[Required action 1]
Count the lines in the records that contain the string "gegen", and give only that number.

----

The study's authors, a U.S. Forest Service task force, hope to prevent such tragedies. They urge immediate changes — from applying lessons learned in close calls, to keeping experienced woodsmen on the fire lines.
The year of the report: 1957.
Nearly a half-century later, the same pattern of missteps helped trigger the July 10 deaths of four firefighters along the Chewuch River Valley in Okanogan National Forest. Safety lessons, seemingly, have not been learned.
The five federal wildfire agencies have known for decades how and why men and women die on America's fire lines. The reasons appear in their studies and accident reports and in surveys with firefighters and their leaders.
And since the death of 14 firefighters on Colorado's Storm King Mountain in 1994, the entire firefighting machine has worked to shift the focus to safety. Firefighters are encouraged to decline dangerous assignments, they can report safety problems anonymously, and urgent safety "alerts" are now posted online.
Yet officials have not fixed many of the fundamental problems their own research deems critical to firefighter safety.

----

[Required action 2]
Reproduce the entire passage on firefighter safety above, word for word.

----

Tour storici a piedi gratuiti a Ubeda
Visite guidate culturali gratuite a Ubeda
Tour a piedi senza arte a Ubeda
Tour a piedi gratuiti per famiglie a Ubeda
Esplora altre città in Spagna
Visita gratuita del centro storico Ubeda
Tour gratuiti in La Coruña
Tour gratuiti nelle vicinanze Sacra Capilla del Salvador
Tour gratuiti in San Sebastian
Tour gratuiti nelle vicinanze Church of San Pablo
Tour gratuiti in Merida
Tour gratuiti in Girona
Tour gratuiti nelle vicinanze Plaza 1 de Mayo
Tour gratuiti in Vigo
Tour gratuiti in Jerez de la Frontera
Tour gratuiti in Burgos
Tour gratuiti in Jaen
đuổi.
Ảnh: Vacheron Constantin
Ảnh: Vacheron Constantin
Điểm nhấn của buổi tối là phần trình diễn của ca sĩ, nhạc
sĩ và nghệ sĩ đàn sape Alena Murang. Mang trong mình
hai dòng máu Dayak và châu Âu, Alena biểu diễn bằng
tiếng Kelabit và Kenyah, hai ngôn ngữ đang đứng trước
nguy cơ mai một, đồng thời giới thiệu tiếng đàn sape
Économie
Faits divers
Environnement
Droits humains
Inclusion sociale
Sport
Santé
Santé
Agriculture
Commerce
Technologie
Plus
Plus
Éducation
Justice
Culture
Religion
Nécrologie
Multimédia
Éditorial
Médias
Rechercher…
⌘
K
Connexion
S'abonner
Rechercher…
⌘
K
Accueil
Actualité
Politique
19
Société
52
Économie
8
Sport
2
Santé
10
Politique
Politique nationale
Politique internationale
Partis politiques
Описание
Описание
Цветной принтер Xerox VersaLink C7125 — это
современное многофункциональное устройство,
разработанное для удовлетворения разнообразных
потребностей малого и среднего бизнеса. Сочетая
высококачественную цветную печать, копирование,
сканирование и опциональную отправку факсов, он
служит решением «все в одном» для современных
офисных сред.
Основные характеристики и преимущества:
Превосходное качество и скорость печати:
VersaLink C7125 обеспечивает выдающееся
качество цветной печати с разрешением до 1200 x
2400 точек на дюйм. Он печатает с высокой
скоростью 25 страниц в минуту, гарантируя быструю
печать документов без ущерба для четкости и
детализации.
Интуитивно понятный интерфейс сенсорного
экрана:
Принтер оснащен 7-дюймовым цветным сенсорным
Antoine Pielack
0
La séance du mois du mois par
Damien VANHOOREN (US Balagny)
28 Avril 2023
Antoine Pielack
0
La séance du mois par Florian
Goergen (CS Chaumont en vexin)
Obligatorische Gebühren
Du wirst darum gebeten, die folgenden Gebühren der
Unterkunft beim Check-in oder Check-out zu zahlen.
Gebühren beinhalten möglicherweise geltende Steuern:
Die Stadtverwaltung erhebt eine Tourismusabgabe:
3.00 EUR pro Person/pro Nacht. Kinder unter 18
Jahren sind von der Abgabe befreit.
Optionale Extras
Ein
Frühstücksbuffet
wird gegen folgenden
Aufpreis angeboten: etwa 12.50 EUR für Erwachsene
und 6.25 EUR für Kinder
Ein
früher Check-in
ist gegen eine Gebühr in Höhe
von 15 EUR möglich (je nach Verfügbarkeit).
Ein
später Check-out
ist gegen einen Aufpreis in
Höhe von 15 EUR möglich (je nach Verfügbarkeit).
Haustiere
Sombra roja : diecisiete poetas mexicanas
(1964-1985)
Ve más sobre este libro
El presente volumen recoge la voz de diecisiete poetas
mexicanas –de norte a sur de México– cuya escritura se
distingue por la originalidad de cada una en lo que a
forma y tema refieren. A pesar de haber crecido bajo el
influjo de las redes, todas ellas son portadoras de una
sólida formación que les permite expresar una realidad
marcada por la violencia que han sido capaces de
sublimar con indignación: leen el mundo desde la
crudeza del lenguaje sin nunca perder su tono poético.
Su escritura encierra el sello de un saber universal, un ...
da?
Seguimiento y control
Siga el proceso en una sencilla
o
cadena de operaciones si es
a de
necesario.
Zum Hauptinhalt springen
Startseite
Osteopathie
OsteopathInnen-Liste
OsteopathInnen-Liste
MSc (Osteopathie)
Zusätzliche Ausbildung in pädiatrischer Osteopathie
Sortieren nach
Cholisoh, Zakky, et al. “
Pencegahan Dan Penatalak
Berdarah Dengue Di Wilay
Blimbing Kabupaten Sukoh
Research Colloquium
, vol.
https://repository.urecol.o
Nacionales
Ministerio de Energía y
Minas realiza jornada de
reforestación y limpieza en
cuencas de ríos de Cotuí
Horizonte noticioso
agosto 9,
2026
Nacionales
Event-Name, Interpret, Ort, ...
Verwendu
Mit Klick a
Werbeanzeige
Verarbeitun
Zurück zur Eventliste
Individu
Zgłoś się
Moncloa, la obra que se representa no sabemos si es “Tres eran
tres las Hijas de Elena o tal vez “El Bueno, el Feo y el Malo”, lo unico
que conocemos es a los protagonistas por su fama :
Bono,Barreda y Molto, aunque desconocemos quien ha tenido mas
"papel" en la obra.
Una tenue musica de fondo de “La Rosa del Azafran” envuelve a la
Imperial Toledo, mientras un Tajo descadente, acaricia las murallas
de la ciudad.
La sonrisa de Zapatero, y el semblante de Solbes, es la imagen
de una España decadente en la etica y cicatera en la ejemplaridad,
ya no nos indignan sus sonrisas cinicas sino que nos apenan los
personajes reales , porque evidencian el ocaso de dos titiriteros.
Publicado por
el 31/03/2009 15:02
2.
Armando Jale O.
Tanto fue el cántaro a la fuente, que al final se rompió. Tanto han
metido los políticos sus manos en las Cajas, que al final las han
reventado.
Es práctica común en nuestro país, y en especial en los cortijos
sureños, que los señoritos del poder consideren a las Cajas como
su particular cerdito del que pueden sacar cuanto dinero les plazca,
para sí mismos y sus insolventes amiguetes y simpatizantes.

----

[Solution 1]
3

[Solution 2]
The study's authors, a U.S. Forest Service task force, hope to prevent such tragedies. They urge immediate changes — from applying lessons learned in close calls, to keeping experienced woodsmen on the fire lines.
The year of the report: 1957.
Nearly a half-century later, the same pattern of missteps helped trigger the July 10 deaths of four firefighters along the Chewuch River Valley in Okanogan National Forest. Safety lessons, seemingly, have not been learned.
The five federal wildfire agencies have known for decades how and why men and women die on America's fire lines. The reasons appear in their studies and accident reports and in surveys with firefighters and their leaders.
And since the death of 14 firefighters on Colorado's Storm King Mountain in 1994, the entire firefighting machine has worked to shift the focus to safety. Firefighters are encouraged to decline dangerous assignments, they can report safety problems anonymously, and urgent safety "alerts" are now posted online.
Yet officials have not fixed many of the fundamental problems their own research deems critical to firefighter safety.